RAW DATA —
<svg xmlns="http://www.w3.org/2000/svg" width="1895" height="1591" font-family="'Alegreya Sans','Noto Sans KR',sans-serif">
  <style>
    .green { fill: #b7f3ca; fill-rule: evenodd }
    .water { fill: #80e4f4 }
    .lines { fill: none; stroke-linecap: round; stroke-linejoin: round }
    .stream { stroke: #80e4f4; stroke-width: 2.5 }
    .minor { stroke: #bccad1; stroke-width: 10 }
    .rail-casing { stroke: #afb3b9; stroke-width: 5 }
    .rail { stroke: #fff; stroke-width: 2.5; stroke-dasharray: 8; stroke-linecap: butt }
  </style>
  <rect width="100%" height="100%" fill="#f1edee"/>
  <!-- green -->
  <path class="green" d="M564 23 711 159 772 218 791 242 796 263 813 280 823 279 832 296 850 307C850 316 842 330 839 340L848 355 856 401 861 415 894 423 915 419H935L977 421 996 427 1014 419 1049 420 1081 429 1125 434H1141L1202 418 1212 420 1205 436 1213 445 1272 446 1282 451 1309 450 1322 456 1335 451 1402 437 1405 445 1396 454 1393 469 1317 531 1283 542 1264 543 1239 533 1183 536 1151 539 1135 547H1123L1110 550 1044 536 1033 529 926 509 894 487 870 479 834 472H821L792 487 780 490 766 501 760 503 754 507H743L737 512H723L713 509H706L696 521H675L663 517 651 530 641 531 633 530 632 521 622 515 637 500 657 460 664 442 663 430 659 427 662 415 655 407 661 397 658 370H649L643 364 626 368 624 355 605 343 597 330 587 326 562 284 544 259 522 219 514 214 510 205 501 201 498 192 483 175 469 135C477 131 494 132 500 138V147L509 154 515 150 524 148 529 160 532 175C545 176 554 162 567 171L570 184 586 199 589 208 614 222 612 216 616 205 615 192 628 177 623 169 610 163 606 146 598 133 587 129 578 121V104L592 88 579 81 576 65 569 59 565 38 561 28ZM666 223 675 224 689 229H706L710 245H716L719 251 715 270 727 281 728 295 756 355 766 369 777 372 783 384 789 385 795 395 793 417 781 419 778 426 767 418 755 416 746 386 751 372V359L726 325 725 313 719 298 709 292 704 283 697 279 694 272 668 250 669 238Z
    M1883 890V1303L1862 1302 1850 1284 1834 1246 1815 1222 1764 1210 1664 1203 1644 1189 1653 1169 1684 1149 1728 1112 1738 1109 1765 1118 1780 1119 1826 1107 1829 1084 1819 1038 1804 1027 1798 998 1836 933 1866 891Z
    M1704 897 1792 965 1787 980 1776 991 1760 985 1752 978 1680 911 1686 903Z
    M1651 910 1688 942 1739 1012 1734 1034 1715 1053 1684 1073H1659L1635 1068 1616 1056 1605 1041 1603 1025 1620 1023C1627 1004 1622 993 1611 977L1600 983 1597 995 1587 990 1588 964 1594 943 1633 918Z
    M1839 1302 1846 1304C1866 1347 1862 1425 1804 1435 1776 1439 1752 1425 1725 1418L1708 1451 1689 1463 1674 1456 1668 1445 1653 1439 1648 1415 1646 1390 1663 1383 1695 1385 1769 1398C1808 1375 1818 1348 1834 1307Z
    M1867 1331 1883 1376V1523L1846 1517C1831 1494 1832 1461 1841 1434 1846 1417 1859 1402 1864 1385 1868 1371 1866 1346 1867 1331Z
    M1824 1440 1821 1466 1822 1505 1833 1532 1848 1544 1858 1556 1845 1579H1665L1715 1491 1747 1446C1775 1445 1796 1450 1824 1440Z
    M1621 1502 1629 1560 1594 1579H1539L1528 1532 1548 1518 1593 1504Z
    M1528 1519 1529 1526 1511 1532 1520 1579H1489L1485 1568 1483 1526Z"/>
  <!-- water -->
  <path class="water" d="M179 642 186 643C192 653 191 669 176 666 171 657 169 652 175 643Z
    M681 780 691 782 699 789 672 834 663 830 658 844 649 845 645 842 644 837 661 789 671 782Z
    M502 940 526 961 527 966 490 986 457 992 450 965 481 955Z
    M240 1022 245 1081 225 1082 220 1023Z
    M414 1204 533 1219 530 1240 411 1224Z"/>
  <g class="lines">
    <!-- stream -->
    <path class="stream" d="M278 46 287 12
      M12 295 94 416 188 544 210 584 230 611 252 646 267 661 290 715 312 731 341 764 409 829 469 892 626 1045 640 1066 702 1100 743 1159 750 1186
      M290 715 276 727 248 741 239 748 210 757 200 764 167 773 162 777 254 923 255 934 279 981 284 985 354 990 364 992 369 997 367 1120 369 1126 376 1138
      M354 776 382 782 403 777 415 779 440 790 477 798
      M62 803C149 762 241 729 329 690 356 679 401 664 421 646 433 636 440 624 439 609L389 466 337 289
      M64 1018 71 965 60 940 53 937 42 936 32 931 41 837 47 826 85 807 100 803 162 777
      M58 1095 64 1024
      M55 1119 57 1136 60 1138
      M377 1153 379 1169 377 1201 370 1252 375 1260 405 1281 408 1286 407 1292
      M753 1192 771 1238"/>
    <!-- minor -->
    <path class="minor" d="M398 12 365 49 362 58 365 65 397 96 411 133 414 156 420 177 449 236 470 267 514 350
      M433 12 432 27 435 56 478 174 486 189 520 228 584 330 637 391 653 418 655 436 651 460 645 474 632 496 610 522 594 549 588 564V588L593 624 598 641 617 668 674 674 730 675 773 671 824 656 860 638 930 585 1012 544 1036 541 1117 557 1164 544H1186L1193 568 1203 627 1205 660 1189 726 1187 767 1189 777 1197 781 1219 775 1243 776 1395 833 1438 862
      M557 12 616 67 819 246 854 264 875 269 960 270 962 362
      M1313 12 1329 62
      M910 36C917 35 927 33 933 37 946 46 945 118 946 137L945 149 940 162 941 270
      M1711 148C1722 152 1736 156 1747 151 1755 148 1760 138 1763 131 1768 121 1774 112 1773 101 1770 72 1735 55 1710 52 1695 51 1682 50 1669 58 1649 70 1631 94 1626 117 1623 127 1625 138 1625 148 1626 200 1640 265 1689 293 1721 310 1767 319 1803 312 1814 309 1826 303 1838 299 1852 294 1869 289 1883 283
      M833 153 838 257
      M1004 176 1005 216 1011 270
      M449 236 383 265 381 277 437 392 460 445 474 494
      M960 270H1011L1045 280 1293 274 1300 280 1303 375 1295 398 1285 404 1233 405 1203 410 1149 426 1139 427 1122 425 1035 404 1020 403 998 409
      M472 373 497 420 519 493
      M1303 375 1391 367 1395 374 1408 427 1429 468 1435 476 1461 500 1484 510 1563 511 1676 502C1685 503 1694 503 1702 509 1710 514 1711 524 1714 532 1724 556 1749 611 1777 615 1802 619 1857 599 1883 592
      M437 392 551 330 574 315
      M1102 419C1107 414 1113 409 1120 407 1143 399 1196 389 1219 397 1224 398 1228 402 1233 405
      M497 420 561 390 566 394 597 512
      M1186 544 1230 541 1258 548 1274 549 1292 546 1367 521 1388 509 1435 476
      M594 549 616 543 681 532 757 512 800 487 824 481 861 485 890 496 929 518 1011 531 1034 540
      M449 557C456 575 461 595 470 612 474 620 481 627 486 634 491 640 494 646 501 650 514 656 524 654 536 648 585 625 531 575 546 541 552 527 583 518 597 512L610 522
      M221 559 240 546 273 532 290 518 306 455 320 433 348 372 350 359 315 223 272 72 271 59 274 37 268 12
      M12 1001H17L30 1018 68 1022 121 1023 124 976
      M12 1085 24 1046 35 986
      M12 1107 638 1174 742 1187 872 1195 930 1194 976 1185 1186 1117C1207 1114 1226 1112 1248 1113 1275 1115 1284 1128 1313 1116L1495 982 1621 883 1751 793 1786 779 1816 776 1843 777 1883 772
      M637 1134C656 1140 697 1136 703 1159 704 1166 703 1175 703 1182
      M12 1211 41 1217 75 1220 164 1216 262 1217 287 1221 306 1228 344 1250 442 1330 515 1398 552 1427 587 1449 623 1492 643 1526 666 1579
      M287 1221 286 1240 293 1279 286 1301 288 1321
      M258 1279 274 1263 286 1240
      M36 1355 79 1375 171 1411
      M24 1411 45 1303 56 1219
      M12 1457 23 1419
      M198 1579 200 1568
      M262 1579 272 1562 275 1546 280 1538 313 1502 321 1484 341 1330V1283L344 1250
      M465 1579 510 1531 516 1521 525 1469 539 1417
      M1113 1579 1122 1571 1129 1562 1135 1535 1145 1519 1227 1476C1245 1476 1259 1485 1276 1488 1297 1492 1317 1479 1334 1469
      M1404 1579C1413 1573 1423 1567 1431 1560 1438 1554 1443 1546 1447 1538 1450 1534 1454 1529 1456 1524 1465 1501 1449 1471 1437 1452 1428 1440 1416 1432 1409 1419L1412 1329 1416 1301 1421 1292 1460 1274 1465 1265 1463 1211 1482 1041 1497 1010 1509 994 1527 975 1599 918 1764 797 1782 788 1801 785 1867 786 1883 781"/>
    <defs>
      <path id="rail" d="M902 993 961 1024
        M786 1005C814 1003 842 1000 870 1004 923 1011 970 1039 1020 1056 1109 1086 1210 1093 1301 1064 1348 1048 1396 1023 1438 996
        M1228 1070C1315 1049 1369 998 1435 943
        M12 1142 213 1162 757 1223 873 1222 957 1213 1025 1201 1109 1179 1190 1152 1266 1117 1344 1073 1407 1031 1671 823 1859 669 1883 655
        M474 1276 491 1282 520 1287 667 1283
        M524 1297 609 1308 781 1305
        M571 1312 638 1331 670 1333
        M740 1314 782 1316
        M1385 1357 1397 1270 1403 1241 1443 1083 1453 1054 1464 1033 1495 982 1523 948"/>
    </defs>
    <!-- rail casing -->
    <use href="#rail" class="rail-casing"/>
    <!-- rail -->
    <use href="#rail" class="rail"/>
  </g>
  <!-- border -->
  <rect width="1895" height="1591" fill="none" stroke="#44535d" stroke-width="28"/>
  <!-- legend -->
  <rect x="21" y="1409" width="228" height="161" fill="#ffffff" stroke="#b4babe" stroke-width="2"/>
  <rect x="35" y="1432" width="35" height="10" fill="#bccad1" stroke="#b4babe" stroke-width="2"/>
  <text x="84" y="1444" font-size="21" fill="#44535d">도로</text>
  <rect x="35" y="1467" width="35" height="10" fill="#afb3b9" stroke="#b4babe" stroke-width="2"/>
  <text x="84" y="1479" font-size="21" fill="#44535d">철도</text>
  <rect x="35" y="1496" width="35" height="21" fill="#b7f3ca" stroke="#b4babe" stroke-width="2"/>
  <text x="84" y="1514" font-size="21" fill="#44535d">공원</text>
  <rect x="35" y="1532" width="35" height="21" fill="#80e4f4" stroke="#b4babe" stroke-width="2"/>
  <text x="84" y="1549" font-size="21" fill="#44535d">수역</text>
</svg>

WORK ORDER — Scan the records above for the word "lines" and return every line where it occurs.

EXPECTED ANSWER —
    .lines { fill: none; stroke-linecap: round; stroke-linejoin: round }
  <g class="lines">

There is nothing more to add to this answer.